Services de proximité déficients, bénévoles vieillissants, Geneviève Dubois se demande si ses citoyens, au nombre desquels on compte une large part d’aînés, continuent d’aller chercher les soins dont ils ont besoin. «Ça me questionne sur la santé de notre population», confie celle qui entend bien profiter de la campagne pour ramener les enjeux sanitaires à l’avant-plan.

Celle qui occupe également le siège de préfète à la MRC de Nicolet-Yamaska considère par ailleurs que la charge menée par son homologue de Bécancour est tout à fait légitime. «M. Lyonnais est quand même de la bataille de la première heure, estime-t-elle, je ne pense pas qu’il utilise sa position de candidat [conservateur] pour se faire du capital politique».
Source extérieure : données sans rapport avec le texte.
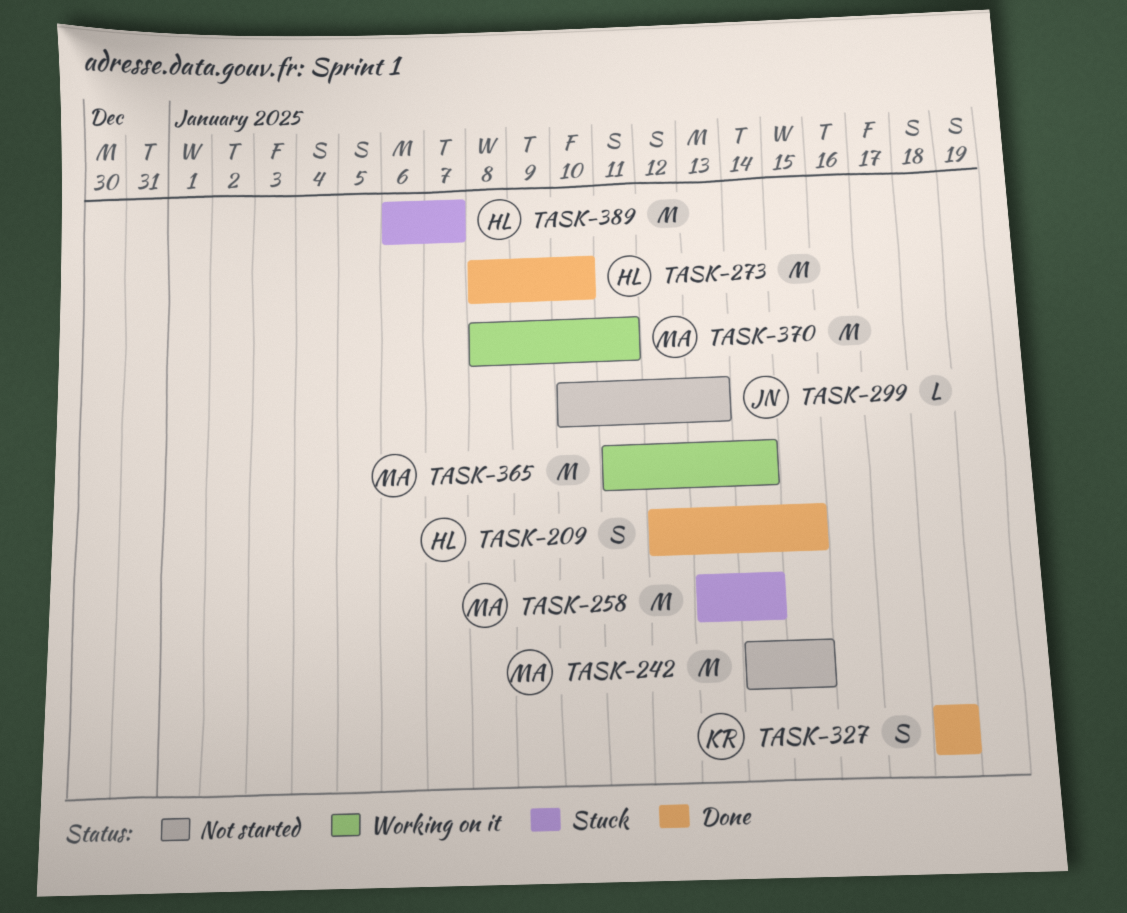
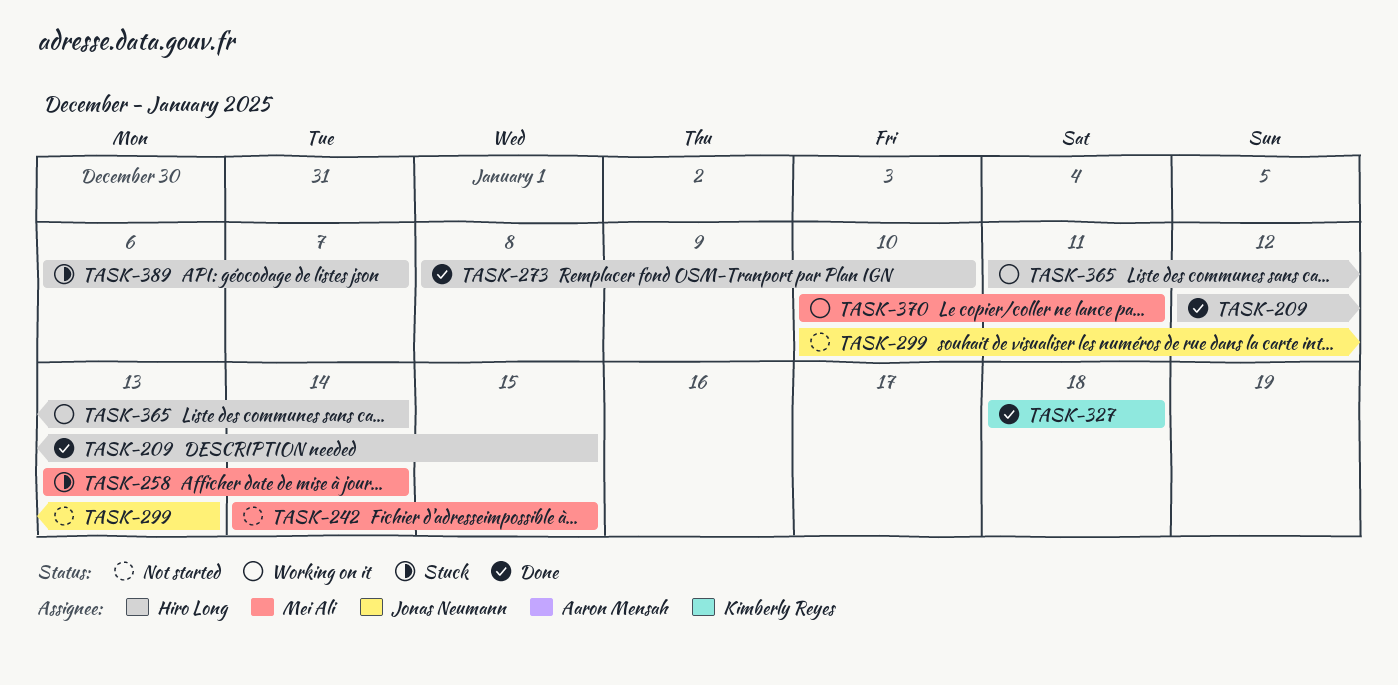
TASK-365, owner: Mei Ali -> Hiro Long
TASK-370, start: Jan 8 -> Jan 10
De fait, la mairesse et préfète semble plus préoccupée par le rôle que joue l’actuel député de la circonscription et sur ses engagements à venir. «Je l’ai entendu parler à la radio “d’urgence un peu plus éloignée”, en parlant de Nicolet... Je suis quand même une ville-centre, au Centre-du-Québec. Je ne me sens pas du tout éloignée. Éloignée de quoi? Je ne sais pas! C’est sûr qu’on a des discussions à avoir», laisse entendre l’élue.

Geneviève Dubois, mairesse de Nicolet, entend profiter de la campagne électorale pour exiger des garanties en matière de services de santé de proximité.
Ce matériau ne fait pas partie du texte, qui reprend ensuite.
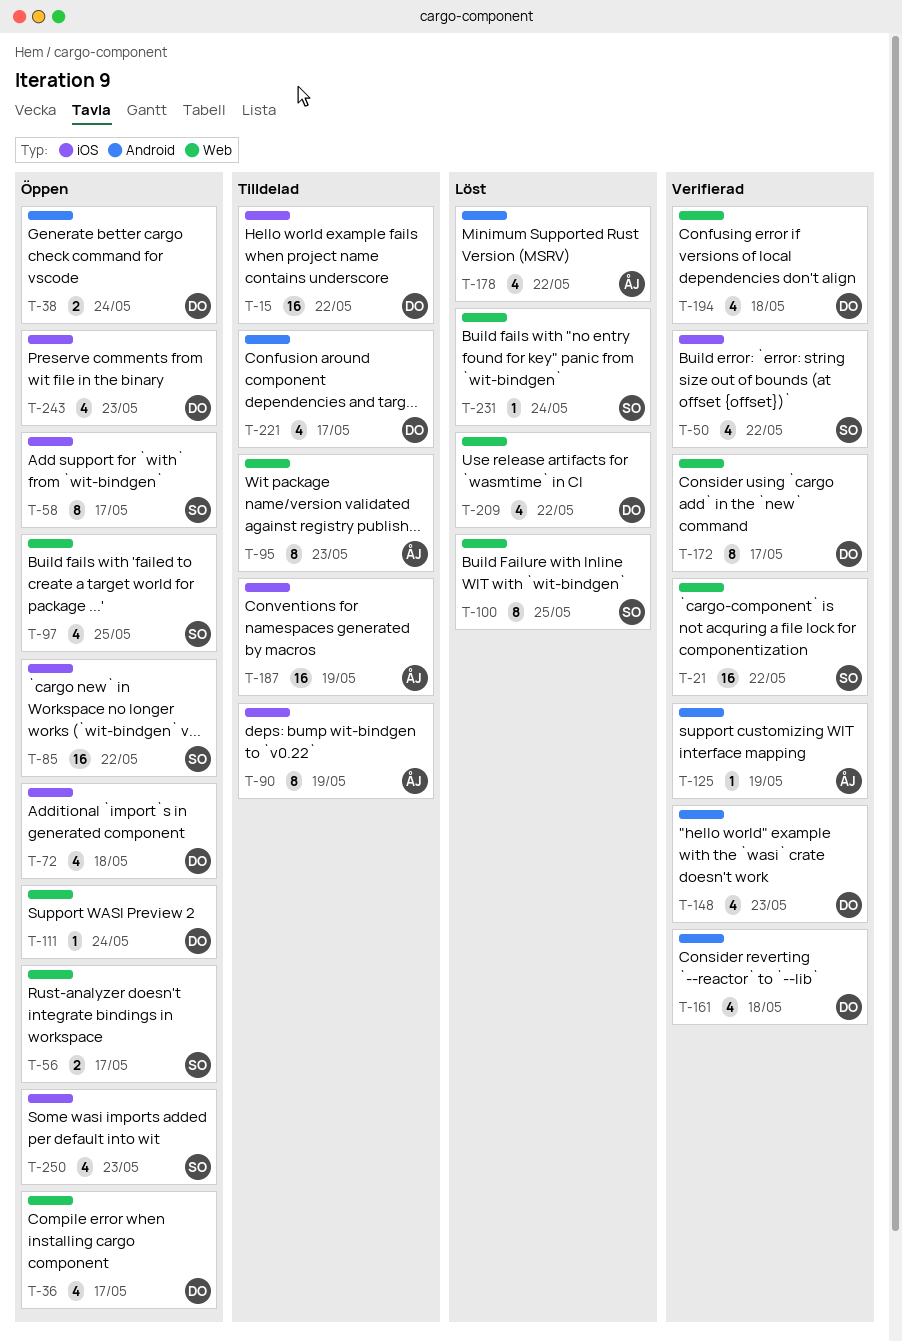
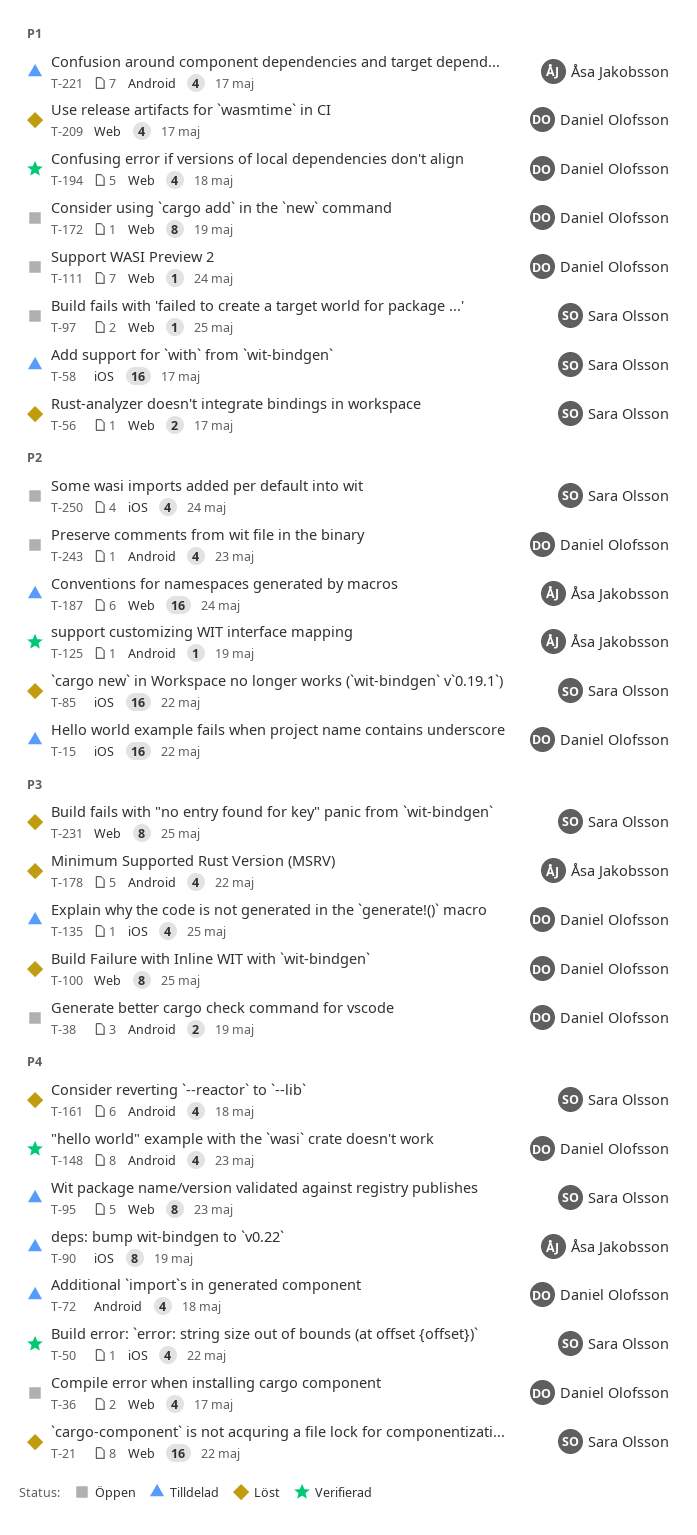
T-21, status: Verifierad -> Löst
T-38, due: May 24 -> May 19
T-56, status: Öppen -> Löst
T-58, status: Öppen -> Tilldelad
T-58, estimate: 8 -> 16
T-72, status: Öppen -> Tilldelad
T-72, label: iOS -> Android
T-85, status: Öppen -> Löst
T-95, owner: Åsa Jakobsson -> Sara Olsson
T-97, estimate: 4 -> 1
T-100, owner: Sara Olsson -> Daniel Olofsson
T-135: none -> present
T-161, status: Verifierad -> Löst
T-161, owner: Daniel Olofsson -> Sara Olsson
T-172, status: Verifierad -> Öppen
T-172, due: May 17 -> May 19
T-187, label: iOS -> Web
T-187, due: May 19 -> May 24
T-209, due: May 22 -> May 17
T-221, owner: Daniel Olofsson -> Åsa Jakobsson
T-231, estimate: 1 -> 8
T-231, due: May 24 -> May 25
T-243, label: iOS -> Android
T-250, due: May 23 -> May 24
Les oppositions mobilisées

Du côté des candidats des trois autres partis nationaux dans Nicolet-Bécancour, à peu de choses près, la campagne pour l’urgence de Fortierville semble susciter un élan de mobilisation étrangement solidaire, à la veille d’une course électorale.

«M. Lyonnais est préfet, c’est normal qu’il mène la bataille», déclare Marie-Josée Jacques, candidate libérale. Celle qui aspire à succéder à Donald Martel réserve ses critiques pour le parti au pouvoir. «Les urgences débordent de partout, ils laissent fermer les urgences de région, et ils ne font rien, aucune action concrète», déplore-t-elle.
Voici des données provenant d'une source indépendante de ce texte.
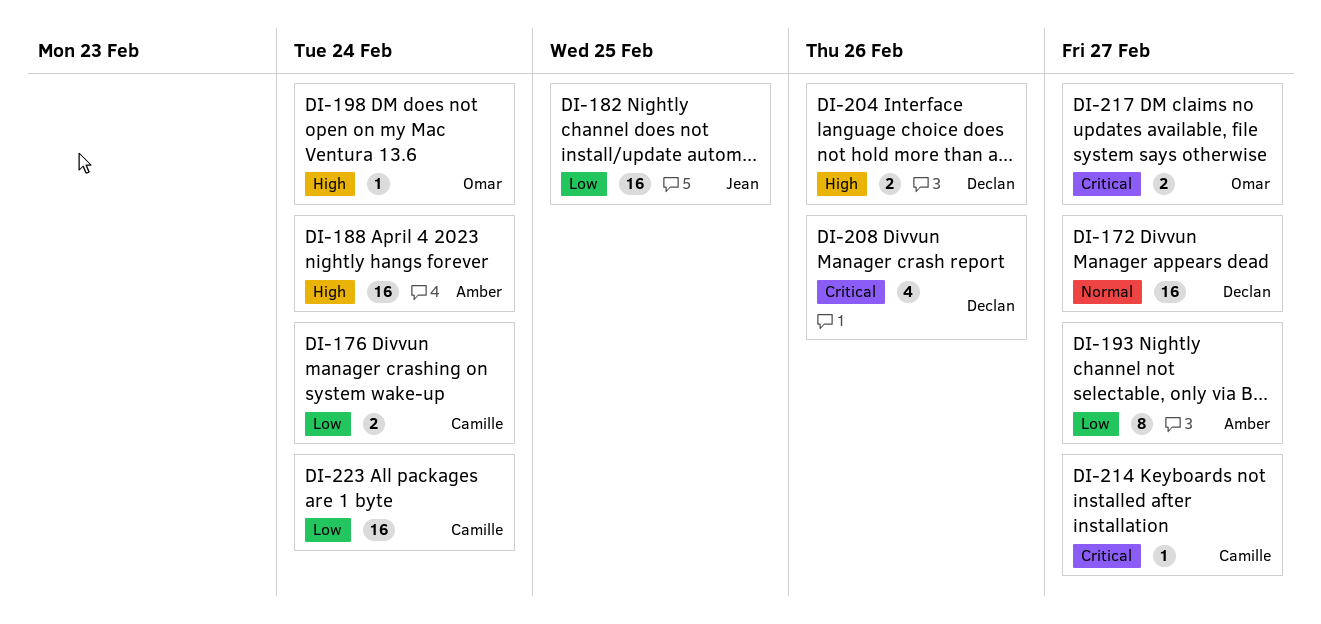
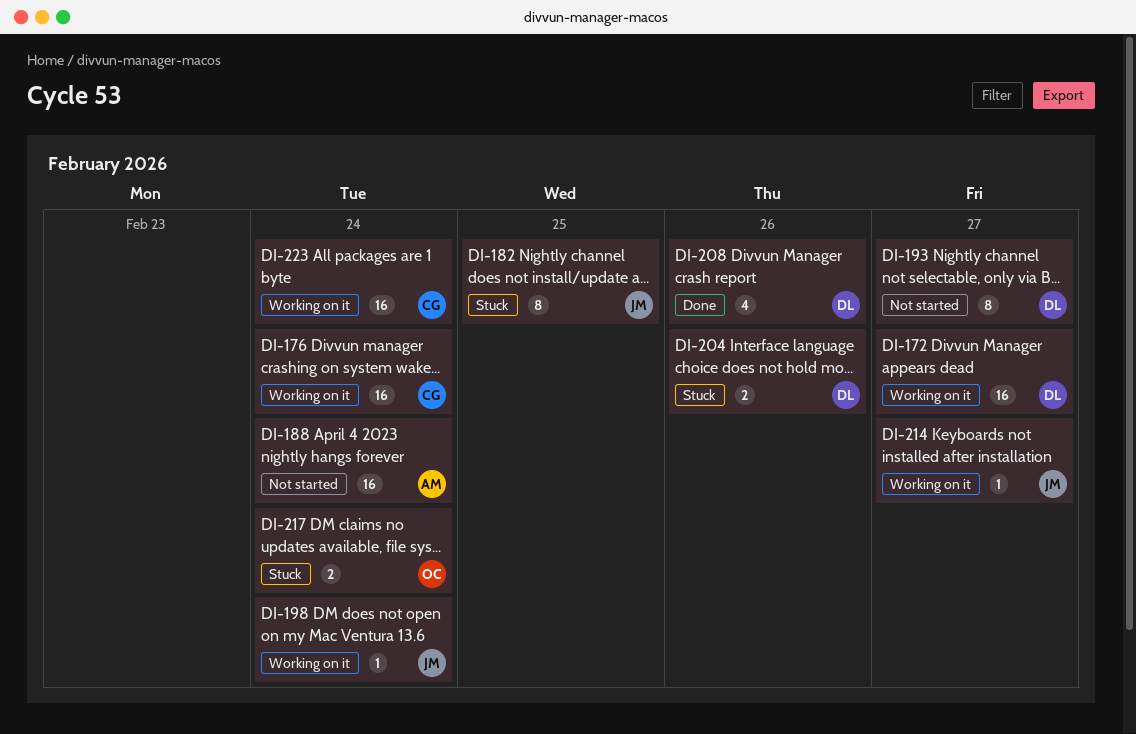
DI-176, estimate: 2 -> 16
DI-182, estimate: 16 -> 8
DI-193, owner: Amber -> Declan
DI-198, owner: Omar -> Jean
DI-214, owner: Camille -> Jean
DI-217, due: Feb 27 -> Feb 24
«C’est une bonne cause, il fait sa job de préfet», reprend à son tour Jacques T. Watso, candidat solidaire. «On est pas mal tous unanimes et solidaires dans ce dossier-là. Ça avait été le cas [lors du conflit de travail] à l’ABI en 2018. Tous les partis étaient solidaires avec les travailleurs», rappelle-t-il.

Plus nuancé, le candidat péquiste salue l’actuel travail du préfet Lyonnais, mais l’invite à réfléchir à son rôle au lancement des hostilités électorales. Philippe Dumas estime que les revendications légitimes des maires et mairesses de la MRC de Bécancour sont difficilement conciliables avec les positions du Parti conservateur du Québec. Le candidat se désole par ailleurs que des élus municipaux en soient réduits à utiliser des fonds publics «pour parler au gouvernement». «Qu’est-ce qui se passe pour qu’on en soit rendu là?», demande celui qui en appelle à une intervention politique pour dénouer l’impasse.